Top of Task material
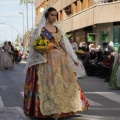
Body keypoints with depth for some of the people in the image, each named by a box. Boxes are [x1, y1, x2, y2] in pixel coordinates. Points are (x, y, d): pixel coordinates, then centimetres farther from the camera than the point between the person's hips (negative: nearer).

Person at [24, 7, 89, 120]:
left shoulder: (58, 29, 14)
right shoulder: (40, 29, -1)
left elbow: (64, 44, 15)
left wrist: (74, 58, 13)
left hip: (60, 59, 6)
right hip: (47, 59, -6)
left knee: (64, 81, 5)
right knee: (50, 83, -9)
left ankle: (61, 108, 16)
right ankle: (52, 110, -2)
Bottom of Task material
◆ Instructions to follow: Rewrite all the items above with each "ankle" renamed to "ankle joint" and everything else unchanged. Omit the pictures.

◆ Answer below:
Body keypoints with depth for some of the people in the image, each named by a box. Boxes are [x1, y1, x2, y2] in pixel coordinates. Points are (x, y, d): pixel coordinates, then centimetres farther from the camera than the point between the person's hips (negative: nearer).

Person at [24, 7, 89, 120]:
left shoulder: (58, 29, 14)
right shoulder: (40, 29, -1)
left elbow: (64, 44, 15)
left wrist: (74, 58, 13)
left hip: (60, 59, 6)
right hip: (47, 59, -6)
left knee: (64, 81, 5)
right knee: (50, 83, -9)
left ankle joint: (61, 108, 16)
right ankle joint: (52, 110, -2)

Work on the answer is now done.